- **Assigned task**
Scan the entries below. Return every line that includes "gebruik".

-- Given data follows --

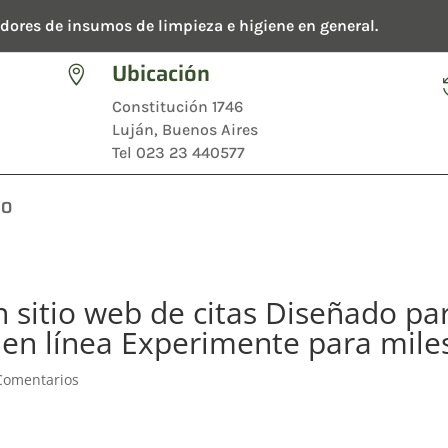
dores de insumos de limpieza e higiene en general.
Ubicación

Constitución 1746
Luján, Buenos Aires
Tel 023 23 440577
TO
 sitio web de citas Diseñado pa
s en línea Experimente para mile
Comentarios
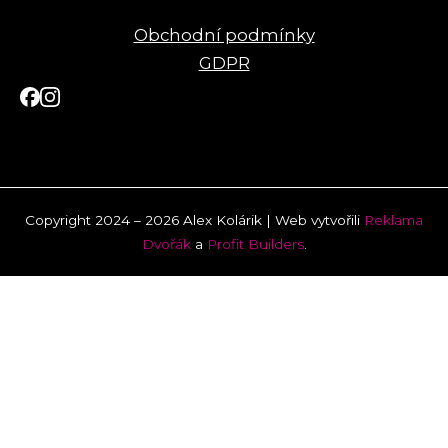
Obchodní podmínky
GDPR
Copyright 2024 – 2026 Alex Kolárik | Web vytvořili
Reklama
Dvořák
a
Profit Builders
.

-- Given data concluded --
-- Given data follows --

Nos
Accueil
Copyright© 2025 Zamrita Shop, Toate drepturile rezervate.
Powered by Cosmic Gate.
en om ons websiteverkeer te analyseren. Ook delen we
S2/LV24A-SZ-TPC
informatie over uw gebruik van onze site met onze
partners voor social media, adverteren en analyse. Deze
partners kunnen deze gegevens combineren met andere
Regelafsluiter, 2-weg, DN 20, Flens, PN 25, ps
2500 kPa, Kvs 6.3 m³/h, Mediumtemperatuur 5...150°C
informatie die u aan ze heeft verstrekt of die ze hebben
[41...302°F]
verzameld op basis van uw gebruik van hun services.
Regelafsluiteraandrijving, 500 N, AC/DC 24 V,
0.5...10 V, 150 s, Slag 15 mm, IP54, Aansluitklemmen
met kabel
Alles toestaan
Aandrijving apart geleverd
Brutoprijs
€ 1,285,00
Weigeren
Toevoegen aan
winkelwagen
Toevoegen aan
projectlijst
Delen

-- Given data concluded --

- **Written reply**
informatie over uw gebruik van onze site met onze
verzameld op basis van uw gebruik van hun services.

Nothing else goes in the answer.